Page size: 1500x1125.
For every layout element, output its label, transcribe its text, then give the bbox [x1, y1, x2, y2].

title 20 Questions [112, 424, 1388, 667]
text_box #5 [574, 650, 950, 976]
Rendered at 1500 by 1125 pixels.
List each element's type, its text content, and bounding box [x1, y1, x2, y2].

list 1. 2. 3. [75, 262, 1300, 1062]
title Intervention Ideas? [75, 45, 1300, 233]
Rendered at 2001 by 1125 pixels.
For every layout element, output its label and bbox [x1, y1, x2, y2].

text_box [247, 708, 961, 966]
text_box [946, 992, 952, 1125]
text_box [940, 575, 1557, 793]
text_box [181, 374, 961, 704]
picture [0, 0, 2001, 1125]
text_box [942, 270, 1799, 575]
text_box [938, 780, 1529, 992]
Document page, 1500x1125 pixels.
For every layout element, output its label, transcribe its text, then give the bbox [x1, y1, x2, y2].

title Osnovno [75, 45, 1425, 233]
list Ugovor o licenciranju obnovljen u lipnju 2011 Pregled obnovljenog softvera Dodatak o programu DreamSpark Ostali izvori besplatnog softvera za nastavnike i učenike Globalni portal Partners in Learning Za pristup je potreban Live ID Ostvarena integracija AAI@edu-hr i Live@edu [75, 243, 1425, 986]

====================

Output the full set of entries exactly as they were given.

Page size: 1500x1125.
For every layout element, output its label, transcribe its text, then give the bbox [x1, y1, x2, y2].

title 20 Questions [112, 424, 1388, 667]
text_box #5 [574, 650, 950, 976]
Rendered at 1500 by 1125 pixels.
List each element's type, its text content, and bounding box [x1, y1, x2, y2].

list 1. 2. 3. [75, 262, 1300, 1062]
title Intervention Ideas? [75, 45, 1300, 233]
Rendered at 2001 by 1125 pixels.
For every layout element, output its label and bbox [x1, y1, x2, y2].

text_box [247, 708, 961, 966]
text_box [946, 992, 952, 1125]
text_box [940, 575, 1557, 793]
text_box [181, 374, 961, 704]
picture [0, 0, 2001, 1125]
text_box [942, 270, 1799, 575]
text_box [938, 780, 1529, 992]
Document page, 1500x1125 pixels.
For every layout element, output its label, transcribe its text, then give the bbox [x1, y1, x2, y2].

title Osnovno [75, 45, 1425, 233]
list Ugovor o licenciranju obnovljen u lipnju 2011 Pregled obnovljenog softvera Dodatak o programu DreamSpark Ostali izvori besplatnog softvera za nastavnike i učenike Globalni portal Partners in Learning Za pristup je potreban Live ID Ostvarena integracija AAI@edu-hr i Live@edu [75, 243, 1425, 986]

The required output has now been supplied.